[Data shown — start]

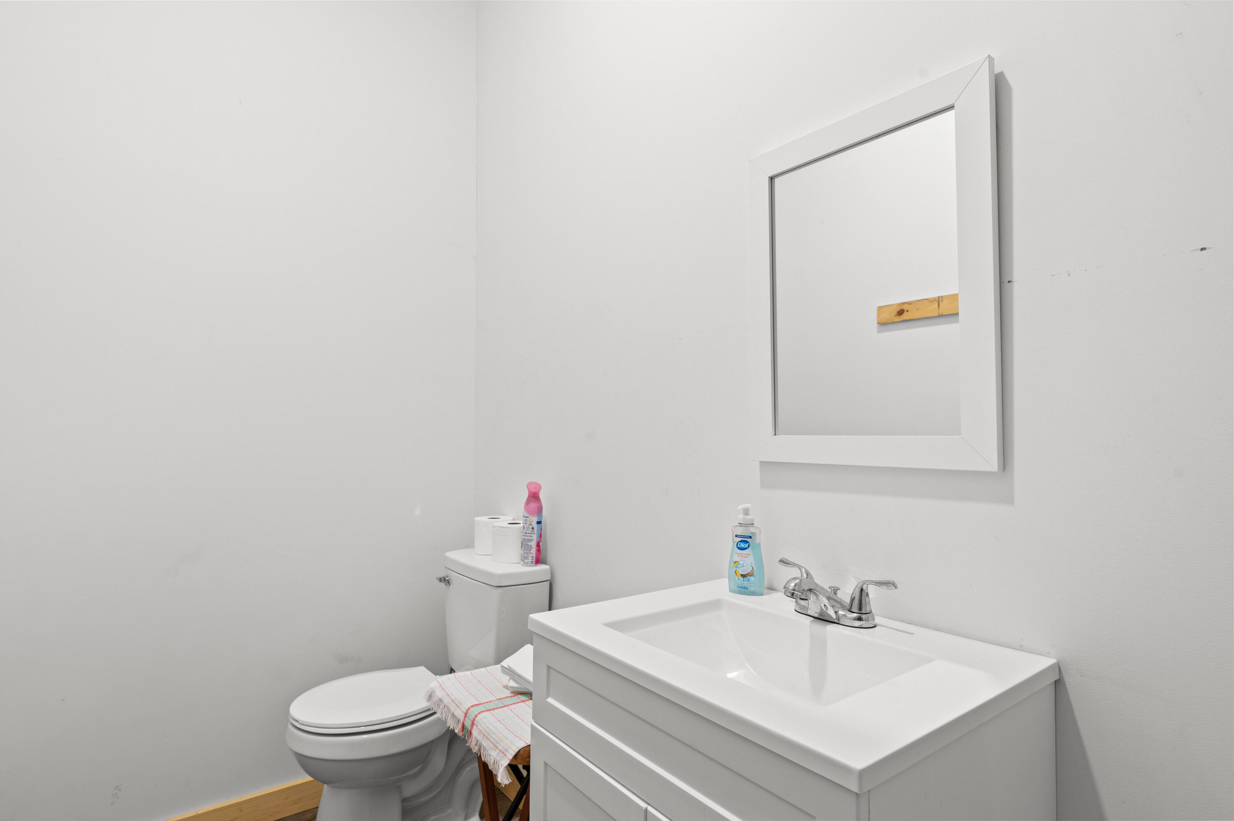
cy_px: 410
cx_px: 617
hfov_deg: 86.9
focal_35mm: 19
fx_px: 651
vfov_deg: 64.5
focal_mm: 19
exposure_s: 1/4
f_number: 8
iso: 800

[Data shown — finish]

Without the pictures, print all of the records exactly.

cy_px: 410
cx_px: 617
hfov_deg: 86.9
focal_35mm: 19
fx_px: 651
vfov_deg: 64.5
focal_mm: 19
exposure_s: 1/4
f_number: 8
iso: 800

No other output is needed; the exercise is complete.